• **Job item**
Find each line in the listing that contains the word "Peter" and copy those lines.

Start of Task material

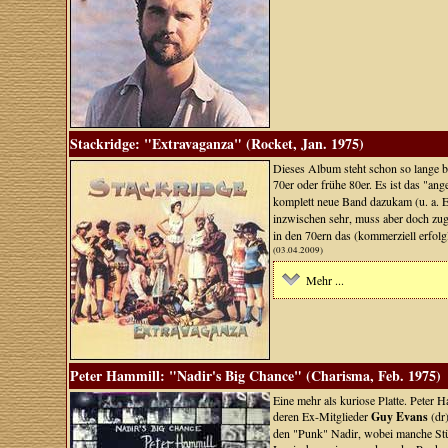
Stackridge: "Extravaganza" (Rocket, Jan. 1975)
Dieses Album steht schon so lange be
70er oder frühe 80er. Es ist das "an
komplett neue Band dazukam (u. a. 
inzwischen sehr, muss aber doch zug
in den 70ern das (kommerziell erfo
(03.04.2009)
Mehr ...
Peter Hammill: "Nadir's Big Chance" (Charisma, Feb. 1975)
Eine mehr als kuriose Platte. Peter
deren Ex-Mitglieder
Guy Evans
(dr
den "Punk" Nadir, wobei manche Stüc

End of Task material

• **Output below**
Peter Hammill: "Nadir's Big Chance" (Charisma, Feb. 1975)
Eine mehr als kuriose Platte. Peter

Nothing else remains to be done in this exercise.